QUOTED PASSAGE:
• • • • •

During a single revolution, the rotary table 16 of the rotary-type bag transporting apparatus 11 stops ten (10) times at regular angular intervals, and other packaging apparatuses than the synchronized-type packaging apparatus 12 are disposed at stop positions A-J where the gripper pairs 3 around the rotary table 16 make their stops. More specifically, the other packaging apparatuses includes, as shown in FIG. 1, a conveyer magazine-type bag supply apparatus 31 which is disposed at stop position A, a printer 32 which is disposed at stop position B, a marking inspection apparatus 33 which is disposed at stop position C, an opening device for opening the mouths of the bags which is disposed at stop position D (only a pair of suction cups 34 of the opening device are shown in FIG. 1), a to-be-packaged material (contents) supply apparatus which is disposed at stop position E (only a hopper 35 of the contents supply apparatus is shown), a sealing device 36 including a pair of heating plates 36a which is disposed at stop position I, and a packaged product discharge chute 38 and a seal cooling device 37 including a pair of cooling plates 37a which are disposed at stop position J.

The hopper 35 of the contents supply apparatus is formed by joining two vertically separated hopper sections 35a with a hinge, and it is closed to make a cylindrical configuration as indicated by solid lines and opened as indicated by two-dot chain line. In addition, the hopper 35 reciprocates between an advanced position indicated by the solid lines and a retracted position indicated by the two-dot chain line while being opened; and at the advanced position the hopper 35 is closed into the cylindrical configuration and raised and lowered. With the above-described opening/closing structure and reciprocating motion of the hopper 35, an interference between the hopper 35 and the gas injection nozzle 28 is prevented.

The position sensor 14 is a proximity sensor, and it is installed at a predetermined location on the lower surface of the synchronized table 19. The position sensor 14 detects a detection marker 39 provided on the upper surface of the rotary table 16 and regulates the relative positional relationship between the rotary table 16 and the synchronized table 19.

The location of installations of the position sensor 14 and the detection marker 39 is determined such that the position sensor 14 detects the detection marker 39 at the moment when the gas injection nozzles 28 in the rotary-type bag filling and packaging machine are positioned directly above the central locations Gc of the gripper pairs 3 (see FIG. 4A). It should be noted that the central location Gc of the gripper pairs 3 is the same as the location of the center Mc of the mouth of an ordinary flat bag 1 in the bag width direction.

• • • • •

Source records:

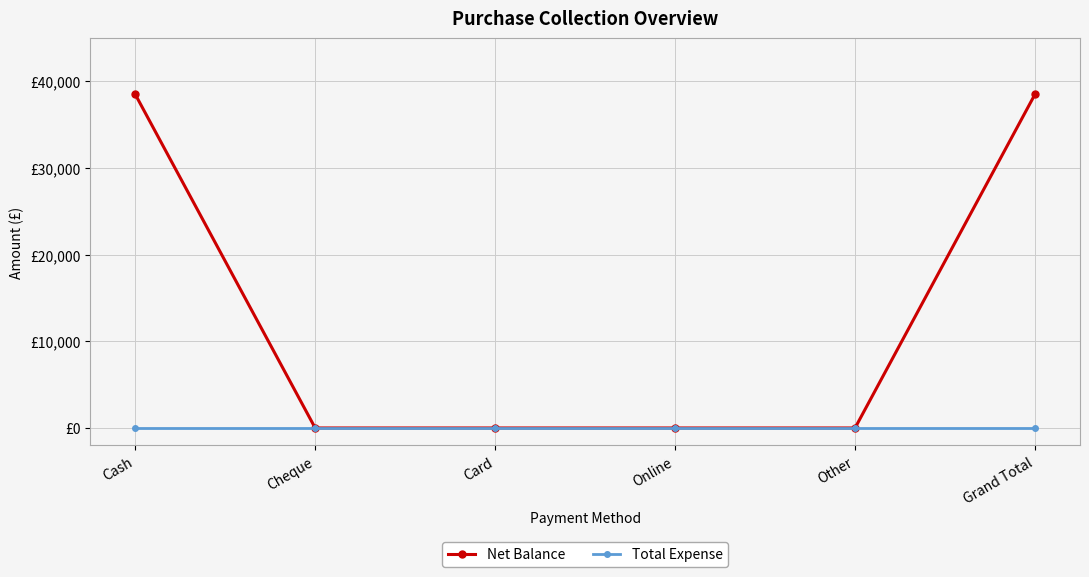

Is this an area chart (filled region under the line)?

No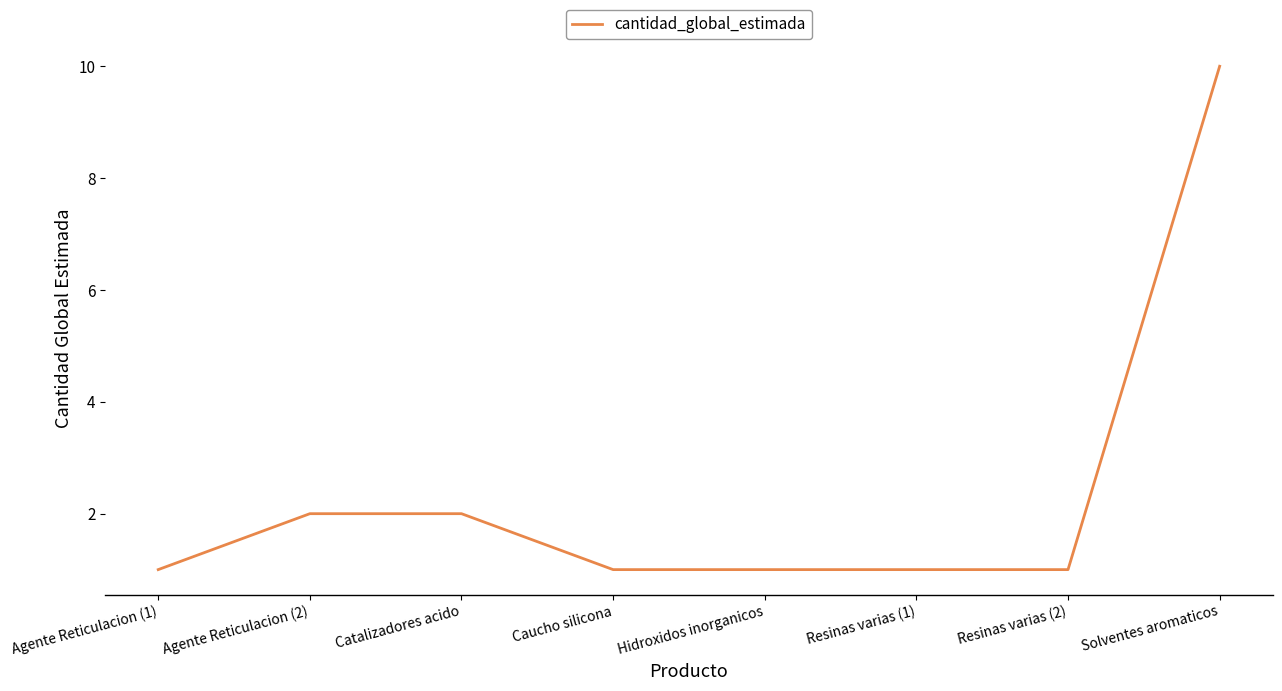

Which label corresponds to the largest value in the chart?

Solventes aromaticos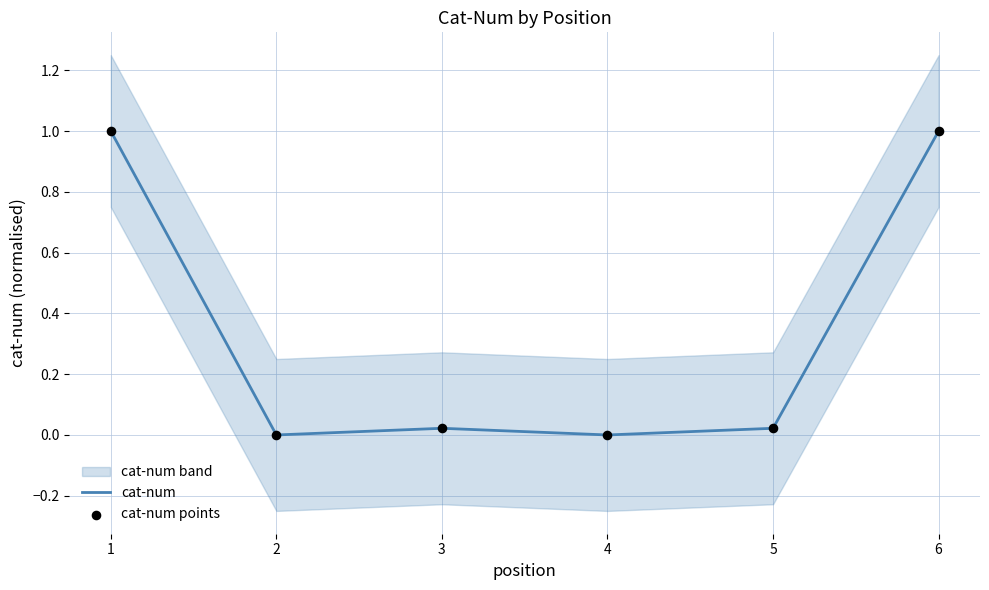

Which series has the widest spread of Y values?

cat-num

• • • • •

PROBLEM DETAILS:
Retype the bag packaging machine passage above, everything from "The hopper 35 of" down to "28 is prevented.".

YOUR RESPONSE:
The hopper 35 of the contents supply apparatus is formed by joining two vertically separated hopper sections 35a with a hinge, and it is closed to make a cylindrical configuration as indicated by solid lines and opened as indicated by two-dot chain line. In addition, the hopper 35 reciprocates between an advanced position indicated by the solid lines and a retracted position indicated by the two-dot chain line while being opened; and at the advanced position the hopper 35 is closed into the cylindrical configuration and raised and lowered. With the above-described opening/closing structure and reciprocating motion of the hopper 35, an interference between the hopper 35 and the gas injection nozzle 28 is prevented.